On 2 January 2024 the Kickstarter for An Audiobook of Noises reached its funding goal, and we are go! Unless a nasty cough persists, I will be recording the book next week at Electric Breeze Audio in Oxford.
Thank you to the more than sixty people who pledged, and especially to Cat Bohannon, who generously matched a portion of those pledges to take us over the line!
There is still time — up to 10.30pm UCT on 7 January — for additional pledges. Funds in excess of the target will help buy music rights and get the audiobook to a wider audience.
Here are a couple of sonic wonders* that I happen to have come across in the last few days. First, New Scientist reports:
Human cells have a resonant frequency – and it’s just barely audible.
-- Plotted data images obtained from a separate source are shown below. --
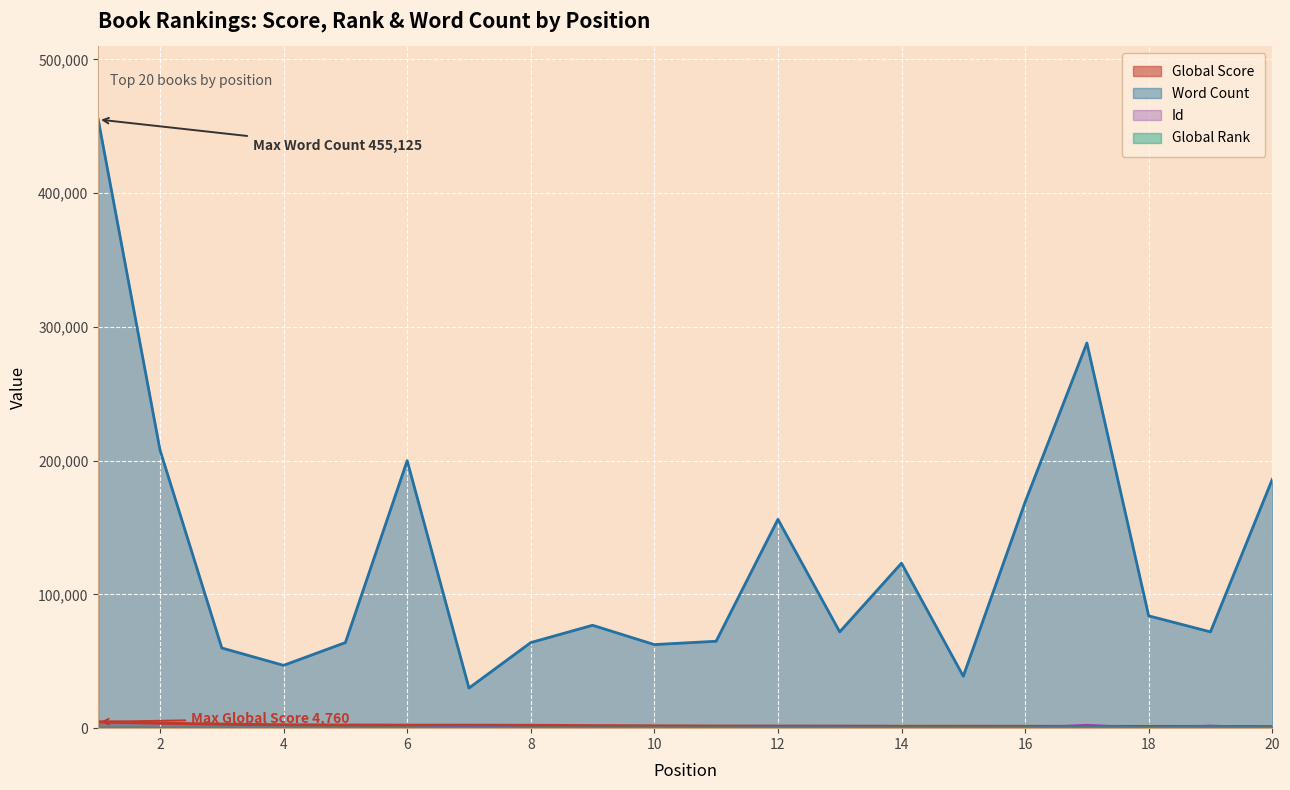

True or false: Global Rank has more than 1 interior local peaks.

False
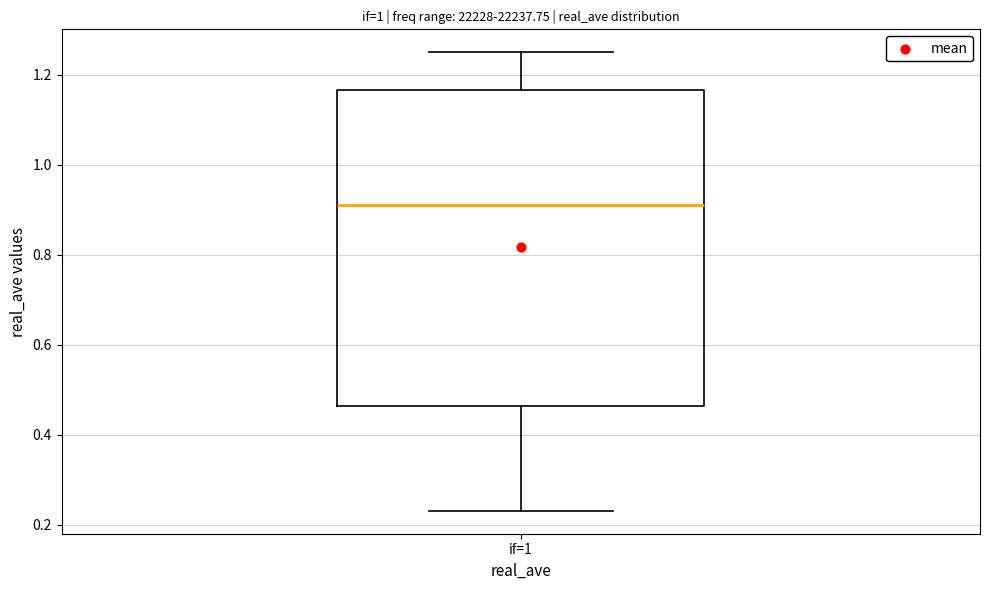

Transcribe this box plot: give where the median line is, the range the box spans, and where the two whiskers end, as read against the y-axis. The values are not printed on the chart, so give them approximately, as read against the axis.

median 0.90, box 0.46 to 1.16, whiskers 0.24 to 1.24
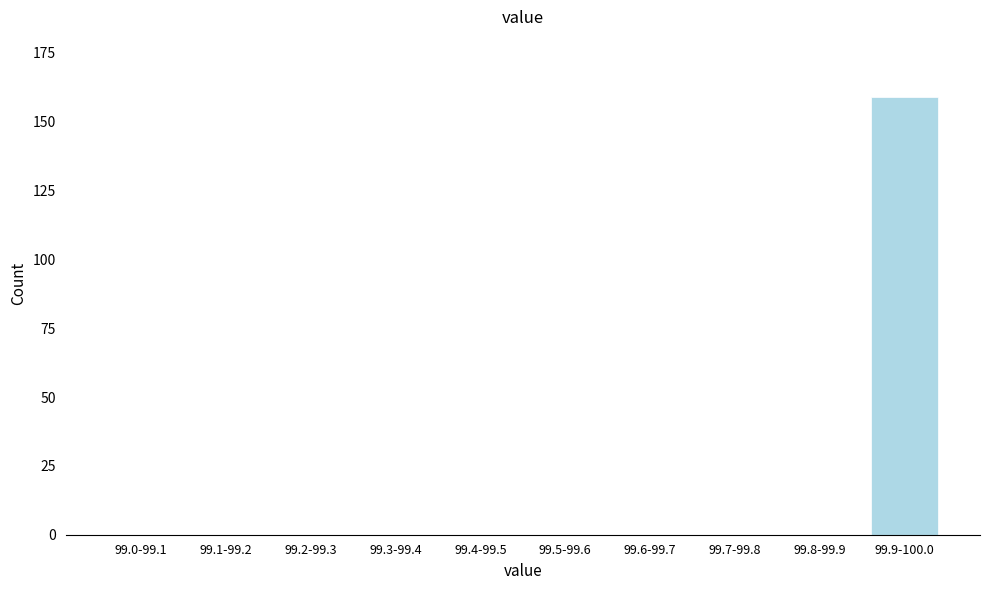

Reading left to right, transcribe all the data shown in this chart.

99.0-99.1=0	99.1-99.2=0	99.2-99.3=0	99.3-99.4=0	99.4-99.5=0	99.5-99.6=0	99.6-99.7=0	99.7-99.8=0	99.8-99.9=0	99.9-100.0=159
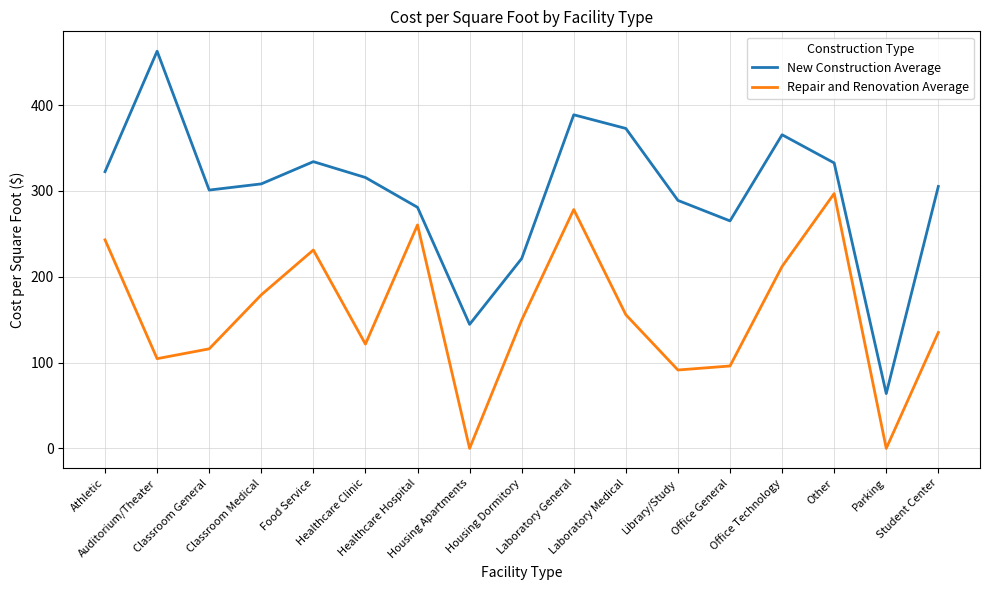

What position from the left is Parking?

16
Like a tuning fork, living human cells have frequencies at which they naturally vibrate – and now we have estimates for what some of them are...
The researchers estimate the resonant frequency range of human cells to be between 10 and 30 kilohertz, and between 150 and 180 kilohertz. The former is on the border between audible sound and ultrasound.
Pay attention. Tiny cells are singing!
Second, a recording of a thrush made by the monks at Pluscarden Abbey, a Benedictine Monastery in Morayshire. The monks have put the recording up alongside their own plainchant, and it is a thing of wonder and beauty:
* I’d like to say ‘auricle’ for sonic wonder, on the model of ‘miracle.’ But the word is already in use for the part of the ear visible outside the head.